Chapter 7 returns to the missing healers referenced in the Exeter Book riddle discussed in the Introduction, known as Riddle 5 or Anhaga. Where previous chapters explored medicinal texts and remedies, this last seeks to demonstrate ways that knowledge of Old English healing can inform interpretations of Old English poetry more widely. As ubiquitous as the medieval healer has become in modern film and media, herbal healing and healers are virtually non-existent in Old English heroic verse, and so we can be left with the (false) impression that healing charms and remedies constituted a distinct position in early medieval thought, separate from narrative genres.

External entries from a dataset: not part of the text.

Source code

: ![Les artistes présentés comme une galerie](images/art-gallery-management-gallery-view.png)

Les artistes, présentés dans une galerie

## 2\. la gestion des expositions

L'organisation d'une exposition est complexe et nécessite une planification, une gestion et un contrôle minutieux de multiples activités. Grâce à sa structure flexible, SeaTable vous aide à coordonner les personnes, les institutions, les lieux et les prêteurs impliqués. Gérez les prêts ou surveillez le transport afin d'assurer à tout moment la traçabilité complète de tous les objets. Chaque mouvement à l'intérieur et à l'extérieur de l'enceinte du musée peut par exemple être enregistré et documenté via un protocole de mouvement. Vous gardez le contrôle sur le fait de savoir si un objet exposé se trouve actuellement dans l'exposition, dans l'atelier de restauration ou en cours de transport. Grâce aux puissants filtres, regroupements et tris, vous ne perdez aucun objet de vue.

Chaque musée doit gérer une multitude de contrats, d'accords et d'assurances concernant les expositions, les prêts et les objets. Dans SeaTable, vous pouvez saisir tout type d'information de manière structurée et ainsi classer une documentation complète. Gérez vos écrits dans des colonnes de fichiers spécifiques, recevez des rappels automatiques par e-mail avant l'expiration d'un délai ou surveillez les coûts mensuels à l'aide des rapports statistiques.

Outside of the medical texts, one of the only references left to us in surviving poetry laments a lack of healers. Yet this complaint buried within the highly formulaic language of exile and warfare in the Exeter Book’s Anhaga riddle can nonetheless provide an enormously productive key to interpreting the riddle’s warrior persona within a complex network of material objects that have previously been proposed as possible solutions. This chapter explores insights that this seemingly simple riddle can offer into herbal remedies, into material culture, and – most of all – into the playful, probing modes of thinking that subtly but powerfully link concepts of deadly warfare and herbal healing in Old English poetry and culture.